▶ [WORK REQUIRED] Reproduce the text lines from all of the rows below word for word, omitting the pictures.

(Extracted records)
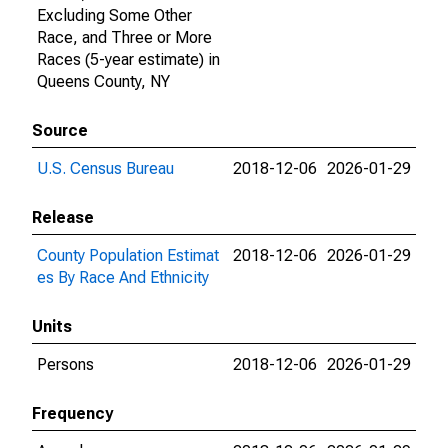
Excluding Some Other
Race, and Three or More
Races (5-year estimate) in
Queens County, NY
Source
U.S. Census Bureau
2018-12-06
2026-01-29
Release
County Population Estimat
2018-12-06
2026-01-29
es By Race And Ethnicity
Units
Persons
2018-12-06
2026-01-29
Frequency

▶ [ANSWER]
Excluding Some Other
Race, and Three or More
Races (5-year estimate) in
Queens County, NY
Source
U.S. Census Bureau
2018-12-06
2026-01-29
Release
County Population Estimat
2018-12-06
2026-01-29
es By Race And Ethnicity
Units
Persons
2018-12-06
2026-01-29
Frequency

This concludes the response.